Il se distingue du harcèlement sexuel qui est défini à l'article L 1153-1 du code du travail par les agissements de toute personne dont le but est d'obtenir des faveurs de nature sexuelle à son profit ou au profit d'un tiers. Le harcèlement peut par ailleurs constituer une forme de discrimination si elle est fondée sur l'un des critères figurant  à l'article
L1132-1 du code du travail. La preuve de l'existence du harcèlement est aménagée, en ce sens que le salarié doit établir des faits permettant de présumer son existence puis c'est au tour de l'employeur de prouver que ces faits ne sont pas constitutifs d'un harcèlement.
 


QUE FAIRE ? QUELS RECOURS ?


  • La médiation
Face à une situation de harcèlement moral, la victime peut solliciter une médiation en se fondant sur l'article L 1152-6 du code du travail. Cependant, celle-ci n'est possible que si l'auteur présumé du harcèlement donne son accord sur la mise en œuvre de la médiation ainsi que sur la personne du médiateur. A défaut, cette voie ne peut être utilisée.
Comment contacter un médiateur ?
Il n’existe pas de  liste comme pour les experts judiciaires. Pour obtenir des renseignements à ce sujet, nous vous suggérons de  joindre la DDTEFP (Direction Départementale du Travail, de l’Emploi et de la Formation Professionnelle) ou éventuellement des organismes travaillant en relation avec les médecins du travail.
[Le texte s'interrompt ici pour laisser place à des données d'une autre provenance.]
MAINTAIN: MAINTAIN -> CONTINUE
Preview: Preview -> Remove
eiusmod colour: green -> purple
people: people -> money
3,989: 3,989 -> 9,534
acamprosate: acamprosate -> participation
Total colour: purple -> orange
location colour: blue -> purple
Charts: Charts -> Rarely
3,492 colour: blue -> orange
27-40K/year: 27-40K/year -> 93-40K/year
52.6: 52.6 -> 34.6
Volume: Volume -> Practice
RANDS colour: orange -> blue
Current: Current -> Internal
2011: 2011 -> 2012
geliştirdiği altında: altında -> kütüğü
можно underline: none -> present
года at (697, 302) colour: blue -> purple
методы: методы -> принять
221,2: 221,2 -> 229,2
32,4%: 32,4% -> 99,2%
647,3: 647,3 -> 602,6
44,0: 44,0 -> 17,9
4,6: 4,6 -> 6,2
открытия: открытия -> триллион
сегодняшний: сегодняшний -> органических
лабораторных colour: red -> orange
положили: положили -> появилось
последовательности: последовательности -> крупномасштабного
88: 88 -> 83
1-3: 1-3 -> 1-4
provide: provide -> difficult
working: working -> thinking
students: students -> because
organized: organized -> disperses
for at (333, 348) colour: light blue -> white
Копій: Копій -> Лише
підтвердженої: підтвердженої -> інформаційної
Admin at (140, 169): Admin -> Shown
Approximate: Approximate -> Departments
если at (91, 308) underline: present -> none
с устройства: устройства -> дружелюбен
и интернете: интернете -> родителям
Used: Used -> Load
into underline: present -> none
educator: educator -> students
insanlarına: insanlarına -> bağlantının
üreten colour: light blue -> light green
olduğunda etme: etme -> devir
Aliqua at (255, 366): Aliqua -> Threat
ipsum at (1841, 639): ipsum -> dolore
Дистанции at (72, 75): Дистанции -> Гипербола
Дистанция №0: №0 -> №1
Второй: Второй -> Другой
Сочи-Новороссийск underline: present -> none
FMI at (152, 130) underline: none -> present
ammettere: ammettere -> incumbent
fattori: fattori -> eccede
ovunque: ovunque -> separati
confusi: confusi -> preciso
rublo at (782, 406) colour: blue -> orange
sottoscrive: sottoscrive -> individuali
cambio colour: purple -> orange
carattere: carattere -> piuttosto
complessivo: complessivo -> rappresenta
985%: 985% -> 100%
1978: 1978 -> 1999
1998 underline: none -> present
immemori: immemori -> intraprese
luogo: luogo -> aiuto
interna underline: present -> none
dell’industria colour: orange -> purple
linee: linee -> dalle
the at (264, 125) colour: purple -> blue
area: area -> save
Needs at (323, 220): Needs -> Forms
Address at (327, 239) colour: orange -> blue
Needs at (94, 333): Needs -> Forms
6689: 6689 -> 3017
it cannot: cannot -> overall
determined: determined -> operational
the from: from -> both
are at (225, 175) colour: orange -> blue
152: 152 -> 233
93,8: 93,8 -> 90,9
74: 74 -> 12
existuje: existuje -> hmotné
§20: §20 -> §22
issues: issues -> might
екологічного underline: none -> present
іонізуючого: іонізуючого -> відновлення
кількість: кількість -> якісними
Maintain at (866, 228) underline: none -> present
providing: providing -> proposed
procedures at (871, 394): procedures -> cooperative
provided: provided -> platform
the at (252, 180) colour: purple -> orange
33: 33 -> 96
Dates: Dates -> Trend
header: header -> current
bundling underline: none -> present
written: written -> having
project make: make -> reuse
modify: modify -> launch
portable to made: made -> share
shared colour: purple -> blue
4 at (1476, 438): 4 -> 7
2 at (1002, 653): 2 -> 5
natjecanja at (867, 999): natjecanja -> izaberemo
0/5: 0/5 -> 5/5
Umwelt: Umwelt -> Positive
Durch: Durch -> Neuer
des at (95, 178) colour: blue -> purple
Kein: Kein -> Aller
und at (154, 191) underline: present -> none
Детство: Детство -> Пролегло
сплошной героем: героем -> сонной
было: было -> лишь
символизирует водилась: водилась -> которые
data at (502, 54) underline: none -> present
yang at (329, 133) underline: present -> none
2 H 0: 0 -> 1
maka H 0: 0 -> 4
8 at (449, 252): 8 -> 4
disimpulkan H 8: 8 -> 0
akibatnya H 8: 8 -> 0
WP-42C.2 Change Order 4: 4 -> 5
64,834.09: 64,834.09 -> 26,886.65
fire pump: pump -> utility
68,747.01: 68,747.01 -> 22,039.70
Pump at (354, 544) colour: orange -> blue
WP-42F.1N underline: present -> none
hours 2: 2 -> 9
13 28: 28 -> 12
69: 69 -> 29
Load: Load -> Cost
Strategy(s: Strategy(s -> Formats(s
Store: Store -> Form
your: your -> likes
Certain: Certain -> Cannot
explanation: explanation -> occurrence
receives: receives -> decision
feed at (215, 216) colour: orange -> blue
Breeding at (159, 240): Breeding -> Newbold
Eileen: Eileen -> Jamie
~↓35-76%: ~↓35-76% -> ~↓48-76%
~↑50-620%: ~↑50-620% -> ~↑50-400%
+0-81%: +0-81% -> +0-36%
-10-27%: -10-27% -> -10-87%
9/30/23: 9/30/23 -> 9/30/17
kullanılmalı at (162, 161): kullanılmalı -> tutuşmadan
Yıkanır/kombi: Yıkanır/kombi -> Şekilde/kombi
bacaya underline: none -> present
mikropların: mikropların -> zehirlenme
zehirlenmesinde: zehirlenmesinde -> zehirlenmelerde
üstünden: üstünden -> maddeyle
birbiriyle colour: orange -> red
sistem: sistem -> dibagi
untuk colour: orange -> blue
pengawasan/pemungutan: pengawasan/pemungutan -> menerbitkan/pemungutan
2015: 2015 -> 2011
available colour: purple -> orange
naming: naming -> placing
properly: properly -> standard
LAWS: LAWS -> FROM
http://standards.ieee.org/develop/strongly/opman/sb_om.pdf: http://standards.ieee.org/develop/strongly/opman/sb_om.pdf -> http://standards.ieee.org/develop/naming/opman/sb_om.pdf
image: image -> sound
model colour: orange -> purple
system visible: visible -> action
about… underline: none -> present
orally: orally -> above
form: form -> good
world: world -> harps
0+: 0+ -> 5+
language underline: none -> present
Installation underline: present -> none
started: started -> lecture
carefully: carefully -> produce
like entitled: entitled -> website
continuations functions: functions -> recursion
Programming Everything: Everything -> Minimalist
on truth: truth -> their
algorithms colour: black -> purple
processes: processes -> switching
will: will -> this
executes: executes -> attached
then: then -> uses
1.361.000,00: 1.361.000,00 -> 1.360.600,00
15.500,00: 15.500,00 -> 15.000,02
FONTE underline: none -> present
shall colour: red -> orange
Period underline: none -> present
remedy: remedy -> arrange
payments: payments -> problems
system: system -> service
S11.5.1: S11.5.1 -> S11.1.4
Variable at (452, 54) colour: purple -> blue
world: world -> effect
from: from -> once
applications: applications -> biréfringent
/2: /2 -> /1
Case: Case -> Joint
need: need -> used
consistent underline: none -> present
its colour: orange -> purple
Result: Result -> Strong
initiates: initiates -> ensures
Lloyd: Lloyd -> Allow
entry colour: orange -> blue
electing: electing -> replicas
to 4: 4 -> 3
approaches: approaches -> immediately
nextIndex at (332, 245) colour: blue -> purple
  • Les représentants du personnel
Le salarié peut également se tourner vers les représentants du personnel, au premier rang desquels les délégués du personnel. Ceux-ci sont investis par l'article L 2313-2 du code du travail d'un véritable droit d'alerte lorsqu’il est constaté une atteinte aux droits des personnes ou à leur santé physique ou mentale.
Si l’auteur présumé du harcèlement – sexuel ou moral – est le chef d’entreprise, comment cela se passe-t-il ?
Tout dépend de ce que la victime souhaite faire. Elle peut :
- engager une procédure prud’hommale en prenant acte de la rupture du contrat de travail ou en demandant sa résiliation judiciaire,
- saisir les représentants du personnel,
- informer le médecin du travail dans le cadre d’une visite à son initiative,
- informer l’inspecteur du travail …
Dans tous les cas, le/la salarié(e) est protégé(e) contre le licenciement.

  • L’employeur
Il doit aussitôt déclencher une enquête et prendre les dispositions nécessaires pour y remédier. A défaut, le conseil de prud'hommes peut être saisi.

  • Le CHSCT (Comité d’hygiène, de sécurité et des conditions de travail)
Par ailleurs, le CHSCT peut proposer des actions de prévention en matière de harcèlement.

  • Les syndicats
Les syndicats peuvent agir avec l'accord du salarié afin d'obtenir la condamnation d'un harcèlement (article 1154-2 du code du travail).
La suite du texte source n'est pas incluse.